[Recorded data]
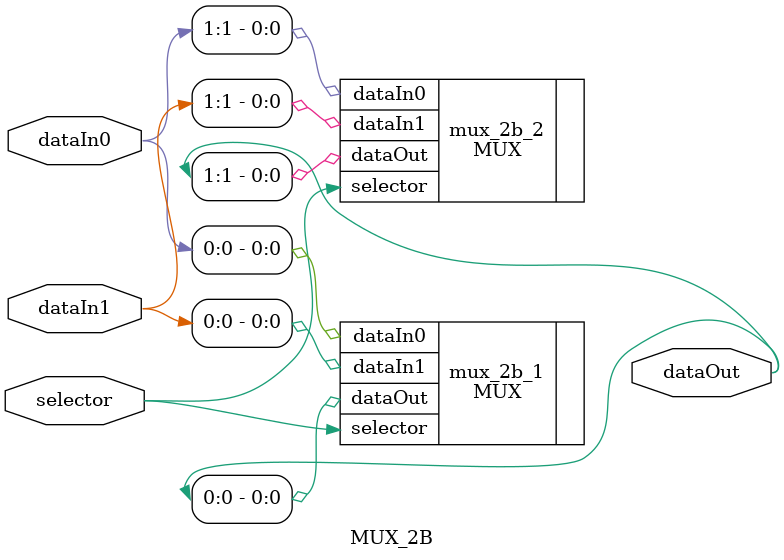
<source format=v>
`include "mux.v"

module MUX_2B (
    input [1:0]dataIn0,
    input [1:0]dataIn1,
    input selector,
    output [1:0]dataOut);

    //Se conectan 2 mux de 1 bit en paralelo
    MUX mux_2b_1(
        //output
        .dataOut (dataOut[0]),
        //input
        .dataIn0 (dataIn0[0]),
        .dataIn1 (dataIn1[0]),
        .selector (selector)
    );
    MUX mux_2b_2(
        //output
        .dataOut (dataOut[1]),
        //input
        .dataIn0 (dataIn0[1]),
        .dataIn1 (dataIn1[1]),
        .selector (selector)
    );
endmodule
</source>
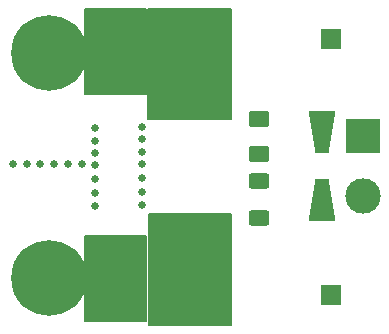
<source format=gbr>
%TF.GenerationSoftware,KiCad,Pcbnew,8.0.1*%
%TF.CreationDate,2024-04-06T18:31:26-05:00*%
%TF.ProjectId,Banana to Screw Terminal,42616e61-6e61-4207-946f-205363726577,2*%
%TF.SameCoordinates,Original*%
%TF.FileFunction,Soldermask,Bot*%
%TF.FilePolarity,Negative*%
%FSLAX46Y46*%
G04 Gerber Fmt 4.6, Leading zero omitted, Abs format (unit mm)*
G04 Created by KiCad (PCBNEW 8.0.1) date 2024-04-06 18:31:26*
%MOMM*%
%LPD*%
G01*
G04 APERTURE LIST*
G04 Aperture macros list*
%AMRoundRect*
0 Rectangle with rounded corners*
0 $1 Rounding radius*
0 $2 $3 $4 $5 $6 $7 $8 $9 X,Y pos of 4 corners*
0 Add a 4 corners polygon primitive as box body*
4,1,4,$2,$3,$4,$5,$6,$7,$8,$9,$2,$3,0*
0 Add four circle primitives for the rounded corners*
1,1,$1+$1,$2,$3*
1,1,$1+$1,$4,$5*
1,1,$1+$1,$6,$7*
1,1,$1+$1,$8,$9*
0 Add four rect primitives between the rounded corners*
20,1,$1+$1,$2,$3,$4,$5,0*
20,1,$1+$1,$4,$5,$6,$7,0*
20,1,$1+$1,$6,$7,$8,$9,0*
20,1,$1+$1,$8,$9,$2,$3,0*%
%AMOutline4P*
0 Free polygon, 4 corners , with rotation*
0 The origin of the aperture is its center*
0 number of corners: always 4*
0 $1 to $8 corner X, Y*
0 $9 Rotation angle, in degrees counterclockwise*
0 create outline with 4 corners*
4,1,4,$1,$2,$3,$4,$5,$6,$7,$8,$1,$2,$9*%
G04 Aperture macros list end*
%ADD10C,0.150000*%
%ADD11R,3.000000X3.000000*%
%ADD12C,3.000000*%
%ADD13C,0.635000*%
%ADD14R,1.700000X1.700000*%
%ADD15C,0.800000*%
%ADD16C,6.400000*%
%ADD17RoundRect,0.250000X0.625000X-0.400000X0.625000X0.400000X-0.625000X0.400000X-0.625000X-0.400000X0*%
%ADD18Outline4P,-1.800000X-1.150000X1.800000X-0.550000X1.800000X0.550000X-1.800000X1.150000X90.000000*%
%ADD19Outline4P,-1.800000X-1.150000X1.800000X-0.550000X1.800000X0.550000X-1.800000X1.150000X270.000000*%
%ADD20RoundRect,0.250001X-0.624999X0.462499X-0.624999X-0.462499X0.624999X-0.462499X0.624999X0.462499X0*%
G04 APERTURE END LIST*
D10*
X132050000Y-86168600D02*
X137249800Y-86168600D01*
X137249800Y-93331400D01*
X132050000Y-93331400D01*
X132050000Y-86168600D01*
G36*
X132050000Y-86168600D02*
G01*
X137249800Y-86168600D01*
X137249800Y-93331400D01*
X132050000Y-93331400D01*
X132050000Y-86168600D01*
G37*
X132075000Y-105368600D02*
X137274800Y-105368600D01*
X137274800Y-112531400D01*
X132075000Y-112531400D01*
X132075000Y-105368600D01*
G36*
X132075000Y-105368600D02*
G01*
X137274800Y-105368600D01*
X137274800Y-112531400D01*
X132075000Y-112531400D01*
X132075000Y-105368600D01*
G37*
X137477600Y-103516000D02*
X144422400Y-103516000D01*
X144422400Y-112925000D01*
X137477600Y-112925000D01*
X137477600Y-103516000D01*
G36*
X137477600Y-103516000D02*
G01*
X144422400Y-103516000D01*
X144422400Y-112925000D01*
X137477600Y-112925000D01*
X137477600Y-103516000D01*
G37*
X137439400Y-86133000D02*
X144424200Y-86133000D01*
X144424200Y-95511000D01*
X137439400Y-95511000D01*
X137439400Y-86133000D01*
G36*
X137439400Y-86133000D02*
G01*
X144424200Y-86133000D01*
X144424200Y-95511000D01*
X137439400Y-95511000D01*
X137439400Y-86133000D01*
G37*
D11*
%TO.C,J1*%
X155575000Y-96901000D03*
D12*
X155575000Y-101981000D03*
%TD*%
D13*
%TO.C,*%
X136890000Y-96122884D03*
%TD*%
%TO.C,REF\u002A\u002A*%
X132891494Y-99346800D03*
%TD*%
D14*
%TO.C,J3*%
X152882600Y-88671400D03*
%TD*%
D13*
%TO.C,REF\u002A\u002A*%
X132891494Y-102853108D03*
%TD*%
D15*
%TO.C,H1*%
X126600138Y-108968250D03*
X127303082Y-107271194D03*
X127303082Y-110665306D03*
X129000138Y-106568250D03*
D16*
X129000138Y-108968250D03*
D15*
X129000138Y-111368250D03*
X130697194Y-107271194D03*
X130697194Y-110665306D03*
X131400138Y-108968250D03*
%TD*%
D13*
%TO.C,REF\u002A\u002A*%
X132891494Y-96228040D03*
%TD*%
%TO.C,REF\u002A\u002A*%
X128300000Y-99290000D03*
%TD*%
%TO.C,REF\u002A\u002A*%
X127138494Y-99290000D03*
%TD*%
%TO.C,REF\u002A\u002A*%
X129461506Y-99290000D03*
%TD*%
D14*
%TO.C,J2*%
X152882600Y-110337600D03*
%TD*%
D13*
%TO.C,REF\u002A\u002A*%
X130623012Y-99290000D03*
%TD*%
%TO.C,REF\u002A\u002A*%
X132891494Y-100580156D03*
%TD*%
%TO.C,REF\u002A\u002A*%
X131784518Y-99290000D03*
%TD*%
%TO.C,*%
X136890000Y-102747952D03*
%TD*%
%TO.C,REF\u002A\u002A*%
X125976988Y-99290000D03*
%TD*%
D15*
%TO.C,H2*%
X126600138Y-89918250D03*
X127303082Y-88221194D03*
X127303082Y-91615306D03*
X129000138Y-87518250D03*
D16*
X129000138Y-89918250D03*
D15*
X129000138Y-92318250D03*
X130697194Y-88221194D03*
X130697194Y-91615306D03*
X131400138Y-89918250D03*
%TD*%
D13*
%TO.C,*%
X136890000Y-97194764D03*
%TD*%
%TO.C,REF\u002A\u002A*%
X132891494Y-97299920D03*
%TD*%
%TO.C,*%
X136890000Y-99313124D03*
%TD*%
%TO.C,*%
X136890000Y-101611476D03*
%TD*%
%TO.C,REF\u002A\u002A*%
X132891494Y-101716632D03*
%TD*%
%TO.C,*%
X136890000Y-98266644D03*
%TD*%
%TO.C,REF\u002A\u002A*%
X132891494Y-98371800D03*
%TD*%
%TO.C,*%
X136890000Y-100475000D03*
%TD*%
D17*
%TO.C,R2*%
X146790000Y-103820000D03*
X146790000Y-100720000D03*
%TD*%
D18*
%TO.C,D3*%
X152146000Y-102341000D03*
D19*
X152146000Y-96541000D03*
%TD*%
D20*
%TO.C,D2*%
X146790000Y-95432500D03*
X146790000Y-98407500D03*
%TD*%
M02*

</source>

▶ **Exercise requirements**
Print each entry exactly, leaving pictures out.

▶ **Expected output**
<source format=v>
`include "mux.v"

module MUX_2B (
    input [1:0]dataIn0,
    input [1:0]dataIn1,
    input selector,
    output [1:0]dataOut);

    //Se conectan 2 mux de 1 bit en paralelo
    MUX mux_2b_1(
        //output
        .dataOut (dataOut[0]),
        //input
        .dataIn0 (dataIn0[0]),
        .dataIn1 (dataIn1[0]),
        .selector (selector)
    );
    MUX mux_2b_2(
        //output
        .dataOut (dataOut[1]),
        //input
        .dataIn0 (dataIn0[1]),
        .dataIn1 (dataIn1[1]),
        .selector (selector)
    );
endmodule
</source>
<source format=gbr>
%TF.GenerationSoftware,KiCad,Pcbnew,8.0.1*%
%TF.CreationDate,2024-04-06T18:31:26-05:00*%
%TF.ProjectId,Banana to Screw Terminal,42616e61-6e61-4207-946f-205363726577,2*%
%TF.SameCoordinates,Original*%
%TF.FileFunction,Soldermask,Bot*%
%TF.FilePolarity,Negative*%
%FSLAX46Y46*%
G04 Gerber Fmt 4.6, Leading zero omitted, Abs format (unit mm)*
G04 Created by KiCad (PCBNEW 8.0.1) date 2024-04-06 18:31:26*
%MOMM*%
%LPD*%
G01*
G04 APERTURE LIST*
G04 Aperture macros list*
%AMRoundRect*
0 Rectangle with rounded corners*
0 $1 Rounding radius*
0 $2 $3 $4 $5 $6 $7 $8 $9 X,Y pos of 4 corners*
0 Add a 4 corners polygon primitive as box body*
4,1,4,$2,$3,$4,$5,$6,$7,$8,$9,$2,$3,0*
0 Add four circle primitives for the rounded corners*
1,1,$1+$1,$2,$3*
1,1,$1+$1,$4,$5*
1,1,$1+$1,$6,$7*
1,1,$1+$1,$8,$9*
0 Add four rect primitives between the rounded corners*
20,1,$1+$1,$2,$3,$4,$5,0*
20,1,$1+$1,$4,$5,$6,$7,0*
20,1,$1+$1,$6,$7,$8,$9,0*
20,1,$1+$1,$8,$9,$2,$3,0*%
%AMOutline4P*
0 Free polygon, 4 corners , with rotation*
0 The origin of the aperture is its center*
0 number of corners: always 4*
0 $1 to $8 corner X, Y*
0 $9 Rotation angle, in degrees counterclockwise*
0 create outline with 4 corners*
4,1,4,$1,$2,$3,$4,$5,$6,$7,$8,$1,$2,$9*%
G04 Aperture macros list end*
%ADD10C,0.150000*%
%ADD11R,3.000000X3.000000*%
%ADD12C,3.000000*%
%ADD13C,0.635000*%
%ADD14R,1.700000X1.700000*%
%ADD15C,0.800000*%
%ADD16C,6.400000*%
%ADD17RoundRect,0.250000X0.625000X-0.400000X0.625000X0.400000X-0.625000X0.400000X-0.625000X-0.400000X0*%
%ADD18Outline4P,-1.800000X-1.150000X1.800000X-0.550000X1.800000X0.550000X-1.800000X1.150000X90.000000*%
%ADD19Outline4P,-1.800000X-1.150000X1.800000X-0.550000X1.800000X0.550000X-1.800000X1.150000X270.000000*%
%ADD20RoundRect,0.250001X-0.624999X0.462499X-0.624999X-0.462499X0.624999X-0.462499X0.624999X0.462499X0*%
G04 APERTURE END LIST*
D10*
X132050000Y-86168600D02*
X137249800Y-86168600D01*
X137249800Y-93331400D01*
X132050000Y-93331400D01*
X132050000Y-86168600D01*
G36*
X132050000Y-86168600D02*
G01*
X137249800Y-86168600D01*
X137249800Y-93331400D01*
X132050000Y-93331400D01*
X132050000Y-86168600D01*
G37*
X132075000Y-105368600D02*
X137274800Y-105368600D01*
X137274800Y-112531400D01*
X132075000Y-112531400D01*
X132075000Y-105368600D01*
G36*
X132075000Y-105368600D02*
G01*
X137274800Y-105368600D01*
X137274800Y-112531400D01*
X132075000Y-112531400D01*
X132075000Y-105368600D01*
G37*
X137477600Y-103516000D02*
X144422400Y-103516000D01*
X144422400Y-112925000D01*
X137477600Y-112925000D01*
X137477600Y-103516000D01*
G36*
X137477600Y-103516000D02*
G01*
X144422400Y-103516000D01*
X144422400Y-112925000D01*
X137477600Y-112925000D01*
X137477600Y-103516000D01*
G37*
X137439400Y-86133000D02*
X144424200Y-86133000D01*
X144424200Y-95511000D01*
X137439400Y-95511000D01*
X137439400Y-86133000D01*
G36*
X137439400Y-86133000D02*
G01*
X144424200Y-86133000D01*
X144424200Y-95511000D01*
X137439400Y-95511000D01*
X137439400Y-86133000D01*
G37*
D11*
%TO.C,J1*%
X155575000Y-96901000D03*
D12*
X155575000Y-101981000D03*
%TD*%
D13*
%TO.C,*%
X136890000Y-96122884D03*
%TD*%
%TO.C,REF\u002A\u002A*%
X132891494Y-99346800D03*
%TD*%
D14*
%TO.C,J3*%
X152882600Y-88671400D03*
%TD*%
D13*
%TO.C,REF\u002A\u002A*%
X132891494Y-102853108D03*
%TD*%
D15*
%TO.C,H1*%
X126600138Y-108968250D03*
X127303082Y-107271194D03*
X127303082Y-110665306D03*
X129000138Y-106568250D03*
D16*
X129000138Y-108968250D03*
D15*
X129000138Y-111368250D03*
X130697194Y-107271194D03*
X130697194Y-110665306D03*
X131400138Y-108968250D03*
%TD*%
D13*
%TO.C,REF\u002A\u002A*%
X132891494Y-96228040D03*
%TD*%
%TO.C,REF\u002A\u002A*%
X128300000Y-99290000D03*
%TD*%
%TO.C,REF\u002A\u002A*%
X127138494Y-99290000D03*
%TD*%
%TO.C,REF\u002A\u002A*%
X129461506Y-99290000D03*
%TD*%
D14*
%TO.C,J2*%
X152882600Y-110337600D03*
%TD*%
D13*
%TO.C,REF\u002A\u002A*%
X130623012Y-99290000D03*
%TD*%
%TO.C,REF\u002A\u002A*%
X132891494Y-100580156D03*
%TD*%
%TO.C,REF\u002A\u002A*%
X131784518Y-99290000D03*
%TD*%
%TO.C,*%
X136890000Y-102747952D03*
%TD*%
%TO.C,REF\u002A\u002A*%
X125976988Y-99290000D03*
%TD*%
D15*
%TO.C,H2*%
X126600138Y-89918250D03*
X127303082Y-88221194D03*
X127303082Y-91615306D03*
X129000138Y-87518250D03*
D16*
X129000138Y-89918250D03*
D15*
X129000138Y-92318250D03*
X130697194Y-88221194D03*
X130697194Y-91615306D03*
X131400138Y-89918250D03*
%TD*%
D13*
%TO.C,*%
X136890000Y-97194764D03*
%TD*%
%TO.C,REF\u002A\u002A*%
X132891494Y-97299920D03*
%TD*%
%TO.C,*%
X136890000Y-99313124D03*
%TD*%
%TO.C,*%
X136890000Y-101611476D03*
%TD*%
%TO.C,REF\u002A\u002A*%
X132891494Y-101716632D03*
%TD*%
%TO.C,*%
X136890000Y-98266644D03*
%TD*%
%TO.C,REF\u002A\u002A*%
X132891494Y-98371800D03*
%TD*%
%TO.C,*%
X136890000Y-100475000D03*
%TD*%
D17*
%TO.C,R2*%
X146790000Y-103820000D03*
X146790000Y-100720000D03*
%TD*%
D18*
%TO.C,D3*%
X152146000Y-102341000D03*
D19*
X152146000Y-96541000D03*
%TD*%
D20*
%TO.C,D2*%
X146790000Y-95432500D03*
X146790000Y-98407500D03*
%TD*%
M02*

</source>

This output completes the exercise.